Labour reforms must focus on the delivery of justice and recognise that much of the justice system is failing and must be addressed. Devolution of justice offers this opportunity. We must now prepare for this next step to be implemented as soon as possible after the general election.

Delivering the Reforms

There is never a good time to embrace such reforms. We have a cost of living crisis and falling living standards; the temptation will be to kick this into the long grass. But if not now, when? We ignore the momentum and necessity for change at our peril. Change is taking place, and either we embrace it and seek to reform in a progressive and constructive way, or the right-wing centralising forces will. The Scottish referendum, Brexit, the Northern Ireland Protocol, the Retained EU Law Bill, the Bill of Rights—these are all part of a developing constitutional battle in which rights and liberties can be won or lost. They may dictate what the future of our civic society will look like.

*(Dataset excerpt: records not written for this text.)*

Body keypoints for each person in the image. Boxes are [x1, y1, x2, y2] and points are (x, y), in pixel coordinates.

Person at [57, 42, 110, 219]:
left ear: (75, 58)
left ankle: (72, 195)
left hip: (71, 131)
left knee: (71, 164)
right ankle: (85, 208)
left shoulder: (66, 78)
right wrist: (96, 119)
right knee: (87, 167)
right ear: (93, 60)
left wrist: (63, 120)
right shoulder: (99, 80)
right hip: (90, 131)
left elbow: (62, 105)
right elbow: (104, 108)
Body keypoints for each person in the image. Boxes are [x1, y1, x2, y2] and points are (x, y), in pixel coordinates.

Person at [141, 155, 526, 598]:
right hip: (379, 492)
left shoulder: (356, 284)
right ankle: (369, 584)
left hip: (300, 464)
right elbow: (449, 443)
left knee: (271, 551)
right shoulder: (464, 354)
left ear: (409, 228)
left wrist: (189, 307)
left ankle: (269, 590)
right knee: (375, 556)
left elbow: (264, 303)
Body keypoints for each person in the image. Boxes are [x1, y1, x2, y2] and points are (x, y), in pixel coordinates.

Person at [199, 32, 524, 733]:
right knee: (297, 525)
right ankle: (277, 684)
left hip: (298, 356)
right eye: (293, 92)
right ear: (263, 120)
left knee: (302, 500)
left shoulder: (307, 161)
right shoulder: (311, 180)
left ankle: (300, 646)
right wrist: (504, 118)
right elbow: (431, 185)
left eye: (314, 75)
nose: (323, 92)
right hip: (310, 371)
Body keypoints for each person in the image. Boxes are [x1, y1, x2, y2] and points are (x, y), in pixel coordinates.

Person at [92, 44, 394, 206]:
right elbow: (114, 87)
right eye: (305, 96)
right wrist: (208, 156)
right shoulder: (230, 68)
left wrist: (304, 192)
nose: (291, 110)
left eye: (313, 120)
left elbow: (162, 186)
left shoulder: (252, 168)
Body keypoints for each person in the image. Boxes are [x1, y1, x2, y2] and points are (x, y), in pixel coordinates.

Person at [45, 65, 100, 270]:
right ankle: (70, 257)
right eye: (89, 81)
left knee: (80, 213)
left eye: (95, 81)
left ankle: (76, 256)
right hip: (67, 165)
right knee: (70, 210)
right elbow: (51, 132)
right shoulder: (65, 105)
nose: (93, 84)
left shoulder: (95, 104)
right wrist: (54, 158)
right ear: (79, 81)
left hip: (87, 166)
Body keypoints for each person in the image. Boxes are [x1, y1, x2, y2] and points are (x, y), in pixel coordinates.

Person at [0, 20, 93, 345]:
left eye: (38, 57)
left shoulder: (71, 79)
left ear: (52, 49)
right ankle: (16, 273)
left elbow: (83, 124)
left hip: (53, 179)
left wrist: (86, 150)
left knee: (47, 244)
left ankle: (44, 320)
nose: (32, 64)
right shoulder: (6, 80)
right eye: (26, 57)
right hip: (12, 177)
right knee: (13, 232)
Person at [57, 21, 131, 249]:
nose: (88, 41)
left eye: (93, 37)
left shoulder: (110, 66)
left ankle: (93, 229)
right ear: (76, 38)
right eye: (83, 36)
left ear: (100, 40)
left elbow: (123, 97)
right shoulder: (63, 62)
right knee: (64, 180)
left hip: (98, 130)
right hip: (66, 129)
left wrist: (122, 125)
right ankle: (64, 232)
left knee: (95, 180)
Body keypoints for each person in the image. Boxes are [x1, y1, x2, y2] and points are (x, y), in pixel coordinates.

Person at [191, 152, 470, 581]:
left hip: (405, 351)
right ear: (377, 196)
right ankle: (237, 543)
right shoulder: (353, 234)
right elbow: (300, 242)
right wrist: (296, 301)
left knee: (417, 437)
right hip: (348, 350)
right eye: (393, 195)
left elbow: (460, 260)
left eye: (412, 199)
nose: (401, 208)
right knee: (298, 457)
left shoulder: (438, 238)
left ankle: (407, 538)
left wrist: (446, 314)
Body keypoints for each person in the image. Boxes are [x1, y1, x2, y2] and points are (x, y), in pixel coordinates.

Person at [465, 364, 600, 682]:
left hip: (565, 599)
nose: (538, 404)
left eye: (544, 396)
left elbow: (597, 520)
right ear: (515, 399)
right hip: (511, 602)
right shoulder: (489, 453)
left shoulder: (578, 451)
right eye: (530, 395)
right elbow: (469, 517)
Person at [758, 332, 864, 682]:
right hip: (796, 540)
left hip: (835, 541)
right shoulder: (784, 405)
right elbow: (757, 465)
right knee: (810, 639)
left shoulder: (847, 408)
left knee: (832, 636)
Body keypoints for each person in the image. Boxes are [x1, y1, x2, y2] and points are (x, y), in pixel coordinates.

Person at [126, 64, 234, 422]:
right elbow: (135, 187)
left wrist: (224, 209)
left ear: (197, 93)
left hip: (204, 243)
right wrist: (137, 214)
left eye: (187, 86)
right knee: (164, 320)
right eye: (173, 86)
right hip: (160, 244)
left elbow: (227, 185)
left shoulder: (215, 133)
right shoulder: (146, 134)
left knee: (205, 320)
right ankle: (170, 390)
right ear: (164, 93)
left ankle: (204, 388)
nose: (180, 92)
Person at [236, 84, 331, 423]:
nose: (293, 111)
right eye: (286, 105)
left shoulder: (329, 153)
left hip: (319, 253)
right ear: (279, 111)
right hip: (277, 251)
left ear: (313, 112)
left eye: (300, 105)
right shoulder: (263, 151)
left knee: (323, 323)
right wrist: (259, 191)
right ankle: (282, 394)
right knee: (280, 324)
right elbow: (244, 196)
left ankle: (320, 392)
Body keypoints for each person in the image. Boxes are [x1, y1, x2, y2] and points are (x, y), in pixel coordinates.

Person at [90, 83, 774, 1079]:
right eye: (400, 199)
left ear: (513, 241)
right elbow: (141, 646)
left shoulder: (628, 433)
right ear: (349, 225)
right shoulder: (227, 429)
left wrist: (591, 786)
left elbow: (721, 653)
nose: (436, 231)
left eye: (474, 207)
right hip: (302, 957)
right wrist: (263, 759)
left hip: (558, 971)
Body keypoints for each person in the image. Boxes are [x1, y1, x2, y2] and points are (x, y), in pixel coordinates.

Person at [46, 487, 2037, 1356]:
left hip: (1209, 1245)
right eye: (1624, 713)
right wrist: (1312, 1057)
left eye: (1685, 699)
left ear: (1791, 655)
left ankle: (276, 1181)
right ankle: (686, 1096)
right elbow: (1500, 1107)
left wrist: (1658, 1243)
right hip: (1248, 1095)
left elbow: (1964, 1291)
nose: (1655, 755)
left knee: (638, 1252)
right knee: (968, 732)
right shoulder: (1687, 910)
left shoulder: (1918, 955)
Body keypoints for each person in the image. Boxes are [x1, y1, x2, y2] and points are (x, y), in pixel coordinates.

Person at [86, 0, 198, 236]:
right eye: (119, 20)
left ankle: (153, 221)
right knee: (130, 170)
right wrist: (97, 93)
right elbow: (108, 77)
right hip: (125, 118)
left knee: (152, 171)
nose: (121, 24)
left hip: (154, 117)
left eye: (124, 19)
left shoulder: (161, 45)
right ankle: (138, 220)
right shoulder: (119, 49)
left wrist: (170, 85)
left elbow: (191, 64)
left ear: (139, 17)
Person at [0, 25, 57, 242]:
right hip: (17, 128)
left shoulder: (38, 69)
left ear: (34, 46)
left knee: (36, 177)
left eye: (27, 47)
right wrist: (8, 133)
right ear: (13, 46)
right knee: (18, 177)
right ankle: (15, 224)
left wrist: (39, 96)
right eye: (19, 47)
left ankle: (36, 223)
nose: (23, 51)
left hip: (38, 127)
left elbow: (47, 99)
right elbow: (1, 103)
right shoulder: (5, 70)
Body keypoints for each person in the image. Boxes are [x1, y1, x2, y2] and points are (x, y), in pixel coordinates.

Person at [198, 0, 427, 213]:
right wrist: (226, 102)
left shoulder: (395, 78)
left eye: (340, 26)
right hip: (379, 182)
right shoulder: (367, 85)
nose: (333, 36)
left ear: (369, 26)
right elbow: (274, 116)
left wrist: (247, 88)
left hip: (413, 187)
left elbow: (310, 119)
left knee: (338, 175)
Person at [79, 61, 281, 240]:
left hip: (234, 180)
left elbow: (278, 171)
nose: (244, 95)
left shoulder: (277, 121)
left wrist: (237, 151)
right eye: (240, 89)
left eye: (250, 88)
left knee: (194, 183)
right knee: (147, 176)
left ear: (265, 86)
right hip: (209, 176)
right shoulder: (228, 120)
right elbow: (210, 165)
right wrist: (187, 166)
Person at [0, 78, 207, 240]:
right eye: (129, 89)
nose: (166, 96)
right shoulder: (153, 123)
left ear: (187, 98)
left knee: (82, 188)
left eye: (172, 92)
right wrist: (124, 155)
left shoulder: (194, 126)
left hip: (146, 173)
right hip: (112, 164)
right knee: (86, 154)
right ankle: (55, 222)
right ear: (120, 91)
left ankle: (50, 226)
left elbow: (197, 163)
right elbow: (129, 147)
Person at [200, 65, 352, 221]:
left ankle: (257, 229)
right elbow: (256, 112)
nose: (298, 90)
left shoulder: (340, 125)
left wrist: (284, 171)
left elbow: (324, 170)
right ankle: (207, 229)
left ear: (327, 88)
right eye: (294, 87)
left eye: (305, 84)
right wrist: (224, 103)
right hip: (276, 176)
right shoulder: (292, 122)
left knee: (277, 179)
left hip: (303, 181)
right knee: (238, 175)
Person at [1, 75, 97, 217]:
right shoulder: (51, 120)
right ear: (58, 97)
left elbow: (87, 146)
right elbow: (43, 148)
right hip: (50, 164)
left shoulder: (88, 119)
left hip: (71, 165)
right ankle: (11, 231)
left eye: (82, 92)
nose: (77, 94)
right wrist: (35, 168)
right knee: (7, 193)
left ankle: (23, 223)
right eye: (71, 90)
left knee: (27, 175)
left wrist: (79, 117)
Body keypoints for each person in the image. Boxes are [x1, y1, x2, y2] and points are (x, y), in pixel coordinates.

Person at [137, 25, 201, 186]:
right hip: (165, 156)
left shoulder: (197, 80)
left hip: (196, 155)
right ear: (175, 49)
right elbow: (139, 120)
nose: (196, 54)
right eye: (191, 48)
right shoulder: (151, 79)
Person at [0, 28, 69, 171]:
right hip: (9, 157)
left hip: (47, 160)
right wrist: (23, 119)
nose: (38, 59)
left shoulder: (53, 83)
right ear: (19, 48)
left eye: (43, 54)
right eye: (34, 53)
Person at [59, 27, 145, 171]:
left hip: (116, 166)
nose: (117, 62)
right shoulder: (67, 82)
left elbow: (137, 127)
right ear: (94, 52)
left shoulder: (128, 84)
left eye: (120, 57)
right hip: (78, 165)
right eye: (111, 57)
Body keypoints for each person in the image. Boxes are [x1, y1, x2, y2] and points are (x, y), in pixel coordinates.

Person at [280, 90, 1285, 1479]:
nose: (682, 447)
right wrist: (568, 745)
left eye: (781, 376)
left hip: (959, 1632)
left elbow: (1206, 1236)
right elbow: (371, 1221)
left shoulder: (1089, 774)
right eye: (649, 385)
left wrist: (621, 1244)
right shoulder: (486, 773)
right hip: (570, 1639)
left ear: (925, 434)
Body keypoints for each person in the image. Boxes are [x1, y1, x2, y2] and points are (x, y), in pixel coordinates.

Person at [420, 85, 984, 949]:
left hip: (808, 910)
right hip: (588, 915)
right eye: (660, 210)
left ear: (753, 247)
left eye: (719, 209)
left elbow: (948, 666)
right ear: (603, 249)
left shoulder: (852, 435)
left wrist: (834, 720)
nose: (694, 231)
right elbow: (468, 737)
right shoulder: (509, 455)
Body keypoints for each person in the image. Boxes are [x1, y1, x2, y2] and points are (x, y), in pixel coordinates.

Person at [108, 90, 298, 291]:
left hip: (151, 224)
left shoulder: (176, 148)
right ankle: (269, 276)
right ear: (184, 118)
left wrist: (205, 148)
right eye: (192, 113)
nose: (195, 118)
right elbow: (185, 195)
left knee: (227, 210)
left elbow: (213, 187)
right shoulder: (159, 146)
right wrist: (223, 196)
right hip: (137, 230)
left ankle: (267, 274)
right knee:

The constitution, both written and unwritten, is ultimately about power, how it is constrained and exercised, and how it impacts our lives. The challenge is how to explain it to people in a way that makes it accessible and relevant. Either we set the agenda for reform based on progressive values, or the Tories will do so—and the rich will get richer, the poor will get poorer, and civil rights, democracy, and the rule of law will continue to be whittled away.

One thing is clear—only a Labour government can and will deliver these essential reforms. We have a duty as socialists to be the torchbearers and exemplars for democratic and progressive reform. That is why we must elect a Labour government at the next general election.